Jean Clair : Oui, à partir du moment où vous faites des images il y a déjà de l’art. A partir du moment où vous dessinez un trait il y a de l’art. Simplement, le problème est de savoir ce que vous allez dessiner, quel est le sujet que vous allez représenter. Evidemment. On peut même aller beaucoup plus loin que ça. Je suis en train d’essayer, c’est extrêmement difficile, d’écrire un petit essai montrant que le développement de la science en Occident est une conséquence de l’extraordinaire observation visuelle, optique et technique que la peinture a provoquée. Et cette peinture pourquoi ? Parce qu’elle s’inscrivait dans le courant d’une iconographie technique. Je n’ai pas prononcé le mot de religion. C’est vous qui avez apporté le terme de religion, de christianisme…

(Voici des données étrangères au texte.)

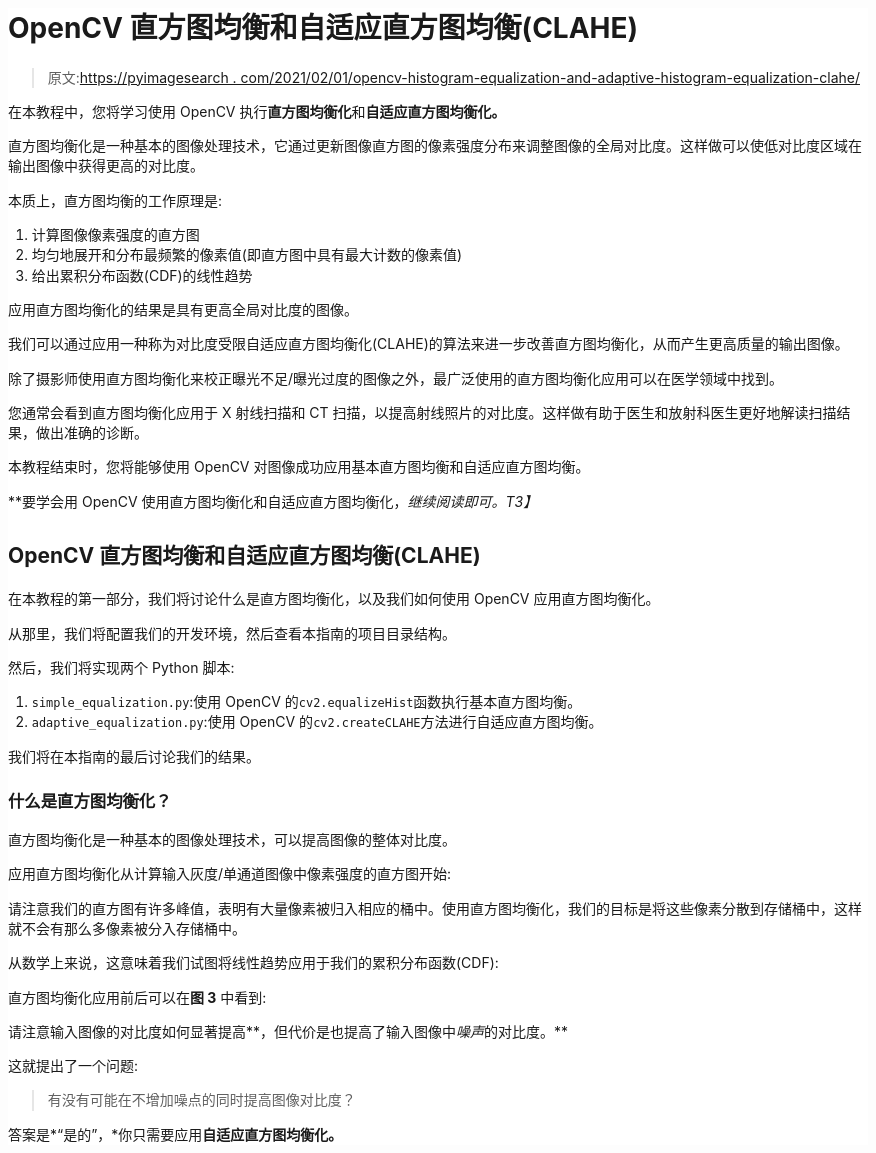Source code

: # OpenCV 直方图均衡和自适应直方图均衡(CLAHE)

> 原文:[https://pyimagesearch . com/2021/02/01/opencv-histogram-equalization-and-adaptive-histogram-equalization-clahe/](https://pyimagesearch.com/2021/02/01/opencv-histogram-equalization-and-adaptive-histogram-equalization-clahe/)

在本教程中，您将学习使用 OpenCV 执行**直方图均衡化**和**自适应直方图均衡化。**

直方图均衡化是一种基本的图像处理技术，它通过更新图像直方图的像素强度分布来调整图像的全局对比度。这样做可以使低对比度区域在输出图像中获得更高的对比度。

本质上，直方图均衡的工作原理是:

1.  计算图像像素强度的直方图
2.  均匀地展开和分布最频繁的像素值(即直方图中具有最大计数的像素值)
3.  给出累积分布函数(CDF)的线性趋势

应用直方图均衡化的结果是具有更高全局对比度的图像。

我们可以通过应用一种称为对比度受限自适应直方图均衡化(CLAHE)的算法来进一步改善直方图均衡化，从而产生更高质量的输出图像。

除了摄影师使用直方图均衡化来校正曝光不足/曝光过度的图像之外，最广泛使用的直方图均衡化应用可以在医学领域中找到。

您通常会看到直方图均衡化应用于 X 射线扫描和 CT 扫描，以提高射线照片的对比度。这样做有助于医生和放射科医生更好地解读扫描结果，做出准确的诊断。

本教程结束时，您将能够使用 OpenCV 对图像成功应用基本直方图均衡和自适应直方图均衡。

**要学会用 OpenCV 使用直方图均衡化和自适应直方图均衡化，*继续阅读即可。*T3】**

## **OpenCV 直方图均衡和自适应直方图均衡(CLAHE)**

在本教程的第一部分，我们将讨论什么是直方图均衡化，以及我们如何使用 OpenCV 应用直方图均衡化。

从那里，我们将配置我们的开发环境，然后查看本指南的项目目录结构。

然后，我们将实现两个 Python 脚本:

1.  `simple_equalization.py`:使用 OpenCV 的`cv2.equalizeHist`函数执行基本直方图均衡。
2.  `adaptive_equalization.py`:使用 OpenCV 的`cv2.createCLAHE`方法进行自适应直方图均衡。

我们将在本指南的最后讨论我们的结果。

### **什么是直方图均衡化？**

直方图均衡化是一种基本的图像处理技术，可以提高图像的整体对比度。

应用直方图均衡化从计算输入灰度/单通道图像中像素强度的直方图开始:

请注意我们的直方图有许多峰值，表明有大量像素被归入相应的桶中。使用直方图均衡化，我们的目标是将这些像素分散到存储桶中，这样就不会有那么多像素被分入存储桶中。

从数学上来说，这意味着我们试图将线性趋势应用于我们的累积分布函数(CDF):

直方图均衡化应用前后可以在**图 3** 中看到:

请注意输入图像的对比度如何显著提高**，但代价是也提高了输入图像中*噪声*的对比度。**

这就提出了一个问题:

> 有没有可能在不增加噪点的同时提高图像对比度？

答案是*“是的”，*你只需要应用**自适应直方图均衡化。**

J’y tiens dans la mesure où le sacré relève de la sensation, comment dire, ce que les anciens anthropologues appelaient le lumineux, c’est-à-dire le fait que le monde est peuplé de forces et de puissances bénéfiques ou maléfiques qu’il faut se concilier. Le côté mystère à la fois fascinant et terrifiant de la puissance supérieure à la simple et pauvre puissance humaine. Bon. La mort relève du sacré, le traitement de la mort relève du sacré. La façon dont la religion et le christianisme s’occupe de la mort et du cadavre est une des modalités possibles de s’occuper de la mort et du cadavre. J’ai la faiblesse de croire, pas au sens de foi, que la religion chrétienne a eu effectivement, pendant quelques siècles, dans cette façon de traiter le cadavre et la mort une influence extraordinairement bénéfique sur le développement à la fois de l’art, ce que nous appelons aujourd’hui de l’art, et à la fois sur le développement de la science, des techniques, de l’optique, de la perspective, de la botanique, de la zoologie, de la médecine, tout ce que vous voulez. Ceci dit, on peut imaginer d’autres formes de rapports au sacré qui ne passent pas par l’iconographie du christianisme.